The UK has produced upbeat manufacturing production despite unfavourable hot news to their business, prints actual numbers at 2.3% versus forecasts at 0.0% and previous flashes at 0.1%.
While industrial output in the United Kingdom grew 2% in April from March of 2016, following a 0.3% gain in the previous period and beating market expectations of a flat reading.
Whereas the British pounds against majors (Yen, euro and CAD) has completely shrugged off the above mentioned upbeat numbers.
GBPJPY fell from yesterday’s highs of 157.951 to the current 155.704, EURGBP gains from previous close at 0.7805 to the current 0.7818 levels and GBPCAD trimmed today’s early gains to 1.8464.

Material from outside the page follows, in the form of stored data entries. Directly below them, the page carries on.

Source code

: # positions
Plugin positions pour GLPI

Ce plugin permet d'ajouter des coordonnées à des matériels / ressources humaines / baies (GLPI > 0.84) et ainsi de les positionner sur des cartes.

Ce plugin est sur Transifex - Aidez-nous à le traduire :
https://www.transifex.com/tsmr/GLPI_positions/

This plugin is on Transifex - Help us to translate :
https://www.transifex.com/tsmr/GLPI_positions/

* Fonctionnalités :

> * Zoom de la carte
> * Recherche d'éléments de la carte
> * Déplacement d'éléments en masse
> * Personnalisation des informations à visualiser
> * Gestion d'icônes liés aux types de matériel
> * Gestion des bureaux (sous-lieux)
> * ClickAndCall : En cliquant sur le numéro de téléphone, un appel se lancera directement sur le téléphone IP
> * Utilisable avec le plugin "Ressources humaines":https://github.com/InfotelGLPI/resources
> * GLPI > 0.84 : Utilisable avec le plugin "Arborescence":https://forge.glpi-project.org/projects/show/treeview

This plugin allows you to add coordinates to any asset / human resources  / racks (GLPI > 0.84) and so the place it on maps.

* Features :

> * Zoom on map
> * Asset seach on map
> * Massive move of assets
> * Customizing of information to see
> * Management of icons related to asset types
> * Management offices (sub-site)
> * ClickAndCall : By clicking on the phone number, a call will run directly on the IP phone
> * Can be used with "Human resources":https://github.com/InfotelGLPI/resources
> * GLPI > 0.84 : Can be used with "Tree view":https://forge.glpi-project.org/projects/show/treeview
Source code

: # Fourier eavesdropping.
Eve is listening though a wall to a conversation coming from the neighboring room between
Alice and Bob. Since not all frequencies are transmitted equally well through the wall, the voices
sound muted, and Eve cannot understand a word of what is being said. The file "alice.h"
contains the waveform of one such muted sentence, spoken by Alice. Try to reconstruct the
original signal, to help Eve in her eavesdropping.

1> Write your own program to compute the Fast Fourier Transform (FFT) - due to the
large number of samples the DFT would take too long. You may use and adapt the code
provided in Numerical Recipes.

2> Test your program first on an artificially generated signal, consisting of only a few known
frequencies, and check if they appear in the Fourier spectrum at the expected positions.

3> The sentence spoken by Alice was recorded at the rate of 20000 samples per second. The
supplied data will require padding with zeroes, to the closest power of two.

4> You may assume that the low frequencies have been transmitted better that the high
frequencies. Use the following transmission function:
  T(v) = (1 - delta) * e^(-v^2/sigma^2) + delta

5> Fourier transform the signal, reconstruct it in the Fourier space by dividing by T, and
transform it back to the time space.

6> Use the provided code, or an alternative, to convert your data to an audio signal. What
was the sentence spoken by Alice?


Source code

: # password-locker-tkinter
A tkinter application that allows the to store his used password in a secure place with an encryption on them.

Elsewhere, no need to specify GBP vols have been flying with sky rocketed pace no matter what both prior and post Brexit event.
ATM IVs of GBPUSD for 1w expiries are flashing at 14.3%, and more than 22% in 1m tenors, while puts seem more expensive than calls (downside protection is relatively more expensive) as you can see the highest negative risk reversal adjustments.
These computations indicate the difference in volatilities, and therefore price, between puts and calls on the most liquid out-of-the-money (OTM) options quoted on the OTC market.
Moving on, big tail risk of this potential event is evidencing its effects on sterling. We estimate the risk of Brexit at 45% and the accumulated negative shock to the economy at 4-8% over five years.
We remain bears of GBP/USD, as the BoE MPC is scheduled for next week which is likely to defer the decision and keep bank rates at 0.50% due to the ’Sword of Brexit’ is hanging over confidence.
Stay short in GBP/USD through diagonal put spread, hold 2m GBP/USD (1% ITM strikes & -1.5% OTM strikes with shorter expiry) debit put spread.